• [阅读节选]:
□ □ □

PostgreSQL - Query Execution

Created by : Mr Dk.

2021 / 06 / 20 22:12

Hangzhou, Zhejiang, China

周日，带着电脑去了公司。从流程和数据结构的角度分析一下 PostgreSQL 执行器的大致工作过程。查询计划的具体物理执行留作后续分析。

Portal

经过查询编译器的工作，用户提交的 SQL 语句已经成为 查询计划。接下来，由执行器根据计划对数据进行提取、处理、存储等。在函数 exec_simple_query() 中，在 SQL 被编译为 parse tree 后，依次调用以下几个函数完成 SQL 语句的执行：

CreatePortal()：创建一个干净的 Portal，初始化内存上下文
PortalDefineQuery()：将查询编译器输出的查询计划初始化到 Portal 中
PortalStart()：为 Portal 选择执行策略，并进行与执行策略相关的初始化 (描述符)
PortalRun()：根据执行策略调用执行部件，执行计划
PortalDrop()：清理/释放资源

其中，Portal 是核心的数据结构。定义如下：

typedef struct PortalData *Portal;

typedef struct PortalData
{
    /* Bookkeeping data */
    const char *name;           /* portal's name */
    const char *prepStmtName;   /* source prepared statement (NULL if none) */
    MemoryContext portalContext;    /* subsidiary memory for portal */
    ResourceOwner resowner;     /* resources owned by portal */
    void        (*cleanup) (Portal portal); /* cleanup hook */

    /*
     * State data for remembering which subtransaction(s) the portal was
     * created or used in.  If the portal is held over from a previous
     * transaction, both subxids are InvalidSubTransactionId.  Otherwise,
     * createSubid is the creating subxact and activeSubid is the last subxact
     * in which we ran the portal.
     */
    SubTransactionId createSubid;   /* the creating subxact */
    SubTransactionId activeSubid;   /* the last subxact with activity */

    /* The query or queries the portal will execute */
    const char *sourceText;     /* text of query (as of 8.4, never NULL) */
    CommandTag  commandTag;     /* command tag for original query */
    QueryCompletion qc;         /* command completion data for executed query */
    List       *stmts;          /* list of PlannedStmts */
    CachedPlan *cplan;          /* CachedPlan, if stmts are from one */

    ParamListInfo portalParams; /* params to pass to query */
    QueryEnvironment *queryEnv; /* environment for query */

    /* Features/options */
    PortalStrategy strategy;    /* see above */
    int         cursorOptions;  /* DECLARE CURSOR option bits */
    bool        run_once;       /* portal will only be run once */

    /* Status data */
    PortalStatus status;        /* see above */
    bool        portalPinned;   /* a pinned portal can't be dropped */
    bool        autoHeld;       /* was automatically converted from pinned to
                                 * held (see HoldPinnedPortals()) */

    /* If not NULL, Executor is active; call ExecutorEnd eventually: */
    QueryDesc  *queryDesc;      /* info needed for executor invocation */

    /* If portal returns tuples, this is their tupdesc: */
    TupleDesc   tupDesc;        /* descriptor for result tuples */
    /* and these are the format codes to use for the columns: */
    int16      *formats;        /* a format code for each column */

    /*
     * Outermost ActiveSnapshot for execution of the portal's queries.  For
     * all but a few utility commands, we require such a snapshot to exist.

□ □ □

• [所给数据]:
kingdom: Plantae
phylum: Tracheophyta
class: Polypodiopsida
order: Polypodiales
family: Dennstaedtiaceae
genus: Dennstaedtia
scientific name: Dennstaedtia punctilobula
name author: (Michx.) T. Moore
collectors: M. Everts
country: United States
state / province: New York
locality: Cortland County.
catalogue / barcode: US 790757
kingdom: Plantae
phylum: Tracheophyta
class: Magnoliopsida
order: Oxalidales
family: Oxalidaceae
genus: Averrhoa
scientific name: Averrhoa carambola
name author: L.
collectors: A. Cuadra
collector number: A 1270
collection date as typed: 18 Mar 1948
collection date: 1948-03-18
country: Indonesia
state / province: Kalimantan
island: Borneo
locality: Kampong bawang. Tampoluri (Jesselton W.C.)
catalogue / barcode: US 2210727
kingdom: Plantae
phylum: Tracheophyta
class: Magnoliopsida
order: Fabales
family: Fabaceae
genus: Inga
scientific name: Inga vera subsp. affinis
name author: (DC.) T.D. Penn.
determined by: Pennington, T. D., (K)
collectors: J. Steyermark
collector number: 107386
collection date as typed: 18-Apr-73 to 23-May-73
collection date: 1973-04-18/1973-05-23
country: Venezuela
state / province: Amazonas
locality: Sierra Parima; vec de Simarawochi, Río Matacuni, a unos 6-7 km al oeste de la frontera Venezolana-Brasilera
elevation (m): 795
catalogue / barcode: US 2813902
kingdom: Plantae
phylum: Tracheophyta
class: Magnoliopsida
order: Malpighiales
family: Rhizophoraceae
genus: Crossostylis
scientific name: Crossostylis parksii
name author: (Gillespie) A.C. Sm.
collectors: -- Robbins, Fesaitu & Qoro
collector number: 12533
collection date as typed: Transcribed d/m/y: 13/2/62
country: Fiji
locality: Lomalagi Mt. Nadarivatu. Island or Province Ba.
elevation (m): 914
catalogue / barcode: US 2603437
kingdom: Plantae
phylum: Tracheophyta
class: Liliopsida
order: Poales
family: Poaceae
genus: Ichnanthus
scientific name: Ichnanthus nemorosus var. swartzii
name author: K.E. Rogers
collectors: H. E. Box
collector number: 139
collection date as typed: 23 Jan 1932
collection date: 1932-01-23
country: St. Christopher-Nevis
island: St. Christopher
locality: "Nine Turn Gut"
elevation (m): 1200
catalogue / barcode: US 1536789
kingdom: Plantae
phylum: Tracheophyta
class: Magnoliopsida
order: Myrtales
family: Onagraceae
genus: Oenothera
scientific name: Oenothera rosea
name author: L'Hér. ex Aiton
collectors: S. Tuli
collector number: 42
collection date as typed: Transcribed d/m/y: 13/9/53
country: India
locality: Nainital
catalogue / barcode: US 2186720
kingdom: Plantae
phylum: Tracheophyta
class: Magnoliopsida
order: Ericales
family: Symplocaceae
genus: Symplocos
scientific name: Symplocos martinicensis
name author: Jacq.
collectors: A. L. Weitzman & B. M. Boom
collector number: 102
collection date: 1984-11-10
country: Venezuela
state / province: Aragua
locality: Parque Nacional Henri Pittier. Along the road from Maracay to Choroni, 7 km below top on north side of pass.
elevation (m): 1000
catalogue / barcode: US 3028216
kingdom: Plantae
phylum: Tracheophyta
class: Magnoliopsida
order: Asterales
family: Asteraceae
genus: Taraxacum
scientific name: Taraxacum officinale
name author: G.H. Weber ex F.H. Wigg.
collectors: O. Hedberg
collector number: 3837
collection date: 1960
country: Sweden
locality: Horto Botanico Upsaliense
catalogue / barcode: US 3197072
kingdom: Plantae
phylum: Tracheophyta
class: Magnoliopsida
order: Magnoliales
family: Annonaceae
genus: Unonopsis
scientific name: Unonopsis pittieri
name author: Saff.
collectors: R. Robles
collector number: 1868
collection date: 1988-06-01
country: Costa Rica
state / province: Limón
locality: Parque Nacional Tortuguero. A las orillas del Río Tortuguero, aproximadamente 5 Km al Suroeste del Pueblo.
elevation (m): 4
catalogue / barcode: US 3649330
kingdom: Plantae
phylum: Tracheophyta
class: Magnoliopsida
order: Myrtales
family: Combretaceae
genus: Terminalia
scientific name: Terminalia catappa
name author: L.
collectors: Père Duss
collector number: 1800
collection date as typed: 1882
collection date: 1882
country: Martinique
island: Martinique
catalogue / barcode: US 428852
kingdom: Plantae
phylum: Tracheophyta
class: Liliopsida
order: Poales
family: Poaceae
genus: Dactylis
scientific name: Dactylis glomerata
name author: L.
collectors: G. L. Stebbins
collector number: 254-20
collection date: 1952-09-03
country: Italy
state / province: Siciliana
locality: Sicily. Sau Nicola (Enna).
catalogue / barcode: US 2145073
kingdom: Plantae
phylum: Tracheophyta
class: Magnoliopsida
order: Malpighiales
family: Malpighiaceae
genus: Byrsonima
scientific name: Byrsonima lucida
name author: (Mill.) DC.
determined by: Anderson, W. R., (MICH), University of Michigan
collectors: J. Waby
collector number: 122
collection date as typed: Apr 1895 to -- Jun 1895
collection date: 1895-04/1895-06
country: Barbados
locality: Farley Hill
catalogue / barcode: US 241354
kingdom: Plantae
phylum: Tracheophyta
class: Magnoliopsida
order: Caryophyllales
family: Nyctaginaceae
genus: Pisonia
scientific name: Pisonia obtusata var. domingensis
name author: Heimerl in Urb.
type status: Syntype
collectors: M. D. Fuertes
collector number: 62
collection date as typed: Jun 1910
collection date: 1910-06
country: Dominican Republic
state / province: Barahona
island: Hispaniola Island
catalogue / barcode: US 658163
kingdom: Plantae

□ □ □

• [任务目标]:
请按调用顺序，列出关于 PostgreSQL 执行器的节选中 exec_simple_query() 为完成 SQL 语句执行而依次调用的全部函数。

• [参考答案]:
CreatePortal()、PortalDefineQuery()、PortalStart()、PortalRun()、PortalDrop()